* [SOURCE DATA]
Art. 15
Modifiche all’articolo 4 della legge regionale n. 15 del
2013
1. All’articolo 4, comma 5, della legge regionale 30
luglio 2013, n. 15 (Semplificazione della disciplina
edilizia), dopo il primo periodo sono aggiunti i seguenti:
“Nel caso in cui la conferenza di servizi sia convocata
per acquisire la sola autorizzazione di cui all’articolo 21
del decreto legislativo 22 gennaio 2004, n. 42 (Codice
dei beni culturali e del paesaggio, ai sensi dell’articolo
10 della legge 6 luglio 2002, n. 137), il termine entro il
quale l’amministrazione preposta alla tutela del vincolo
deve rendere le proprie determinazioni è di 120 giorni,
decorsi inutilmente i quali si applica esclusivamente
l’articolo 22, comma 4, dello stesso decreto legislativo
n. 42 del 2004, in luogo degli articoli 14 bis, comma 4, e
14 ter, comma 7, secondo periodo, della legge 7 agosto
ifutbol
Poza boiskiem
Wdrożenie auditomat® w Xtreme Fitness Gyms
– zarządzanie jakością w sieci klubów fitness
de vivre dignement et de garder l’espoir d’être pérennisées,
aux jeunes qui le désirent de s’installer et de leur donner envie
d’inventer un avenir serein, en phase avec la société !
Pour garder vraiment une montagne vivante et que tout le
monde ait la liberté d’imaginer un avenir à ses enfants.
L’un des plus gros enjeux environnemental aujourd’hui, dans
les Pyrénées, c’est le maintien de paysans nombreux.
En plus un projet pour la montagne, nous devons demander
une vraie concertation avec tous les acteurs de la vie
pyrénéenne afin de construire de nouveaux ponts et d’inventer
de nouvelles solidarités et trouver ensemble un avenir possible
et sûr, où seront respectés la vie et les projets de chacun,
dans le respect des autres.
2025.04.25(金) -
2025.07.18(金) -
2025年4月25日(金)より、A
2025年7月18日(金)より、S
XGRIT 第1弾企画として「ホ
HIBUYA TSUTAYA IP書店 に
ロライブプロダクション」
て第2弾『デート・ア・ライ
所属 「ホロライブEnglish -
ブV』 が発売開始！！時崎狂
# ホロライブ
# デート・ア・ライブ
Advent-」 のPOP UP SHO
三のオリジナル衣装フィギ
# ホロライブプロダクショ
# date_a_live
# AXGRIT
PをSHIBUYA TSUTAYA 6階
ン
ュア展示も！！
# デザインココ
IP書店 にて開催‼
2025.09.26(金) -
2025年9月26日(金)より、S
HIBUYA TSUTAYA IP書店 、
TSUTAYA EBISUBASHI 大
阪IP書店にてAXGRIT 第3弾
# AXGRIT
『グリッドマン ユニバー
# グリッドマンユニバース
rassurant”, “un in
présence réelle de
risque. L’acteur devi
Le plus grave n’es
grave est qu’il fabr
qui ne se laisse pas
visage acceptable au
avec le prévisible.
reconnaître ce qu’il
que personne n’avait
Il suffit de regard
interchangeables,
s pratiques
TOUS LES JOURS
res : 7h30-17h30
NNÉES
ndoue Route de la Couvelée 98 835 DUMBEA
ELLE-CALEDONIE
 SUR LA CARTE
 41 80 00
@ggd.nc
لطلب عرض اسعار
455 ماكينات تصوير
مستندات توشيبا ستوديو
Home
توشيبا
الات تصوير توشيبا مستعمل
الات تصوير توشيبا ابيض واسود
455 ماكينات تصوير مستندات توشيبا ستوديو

* [TASK DESCRIPTION]
Only the lines from the first one of the listing up to and including the line where "En plus un projet" appears are wanted, reproduced exactly.

* [THE ANSWER]
Art. 15
Modifiche all’articolo 4 della legge regionale n. 15 del
2013
1. All’articolo 4, comma 5, della legge regionale 30
luglio 2013, n. 15 (Semplificazione della disciplina
edilizia), dopo il primo periodo sono aggiunti i seguenti:
“Nel caso in cui la conferenza di servizi sia convocata
per acquisire la sola autorizzazione di cui all’articolo 21
del decreto legislativo 22 gennaio 2004, n. 42 (Codice
dei beni culturali e del paesaggio, ai sensi dell’articolo
10 della legge 6 luglio 2002, n. 137), il termine entro il
quale l’amministrazione preposta alla tutela del vincolo
deve rendere le proprie determinazioni è di 120 giorni,
decorsi inutilmente i quali si applica esclusivamente
l’articolo 22, comma 4, dello stesso decreto legislativo
n. 42 del 2004, in luogo degli articoli 14 bis, comma 4, e
14 ter, comma 7, secondo periodo, della legge 7 agosto
ifutbol
Poza boiskiem
Wdrożenie auditomat® w Xtreme Fitness Gyms
– zarządzanie jakością w sieci klubów fitness
de vivre dignement et de garder l’espoir d’être pérennisées,
aux jeunes qui le désirent de s’installer et de leur donner envie
d’inventer un avenir serein, en phase avec la société !
Pour garder vraiment une montagne vivante et que tout le
monde ait la liberté d’imaginer un avenir à ses enfants.
L’un des plus gros enjeux environnemental aujourd’hui, dans
les Pyrénées, c’est le maintien de paysans nombreux.
En plus un projet pour la montagne, nous devons demander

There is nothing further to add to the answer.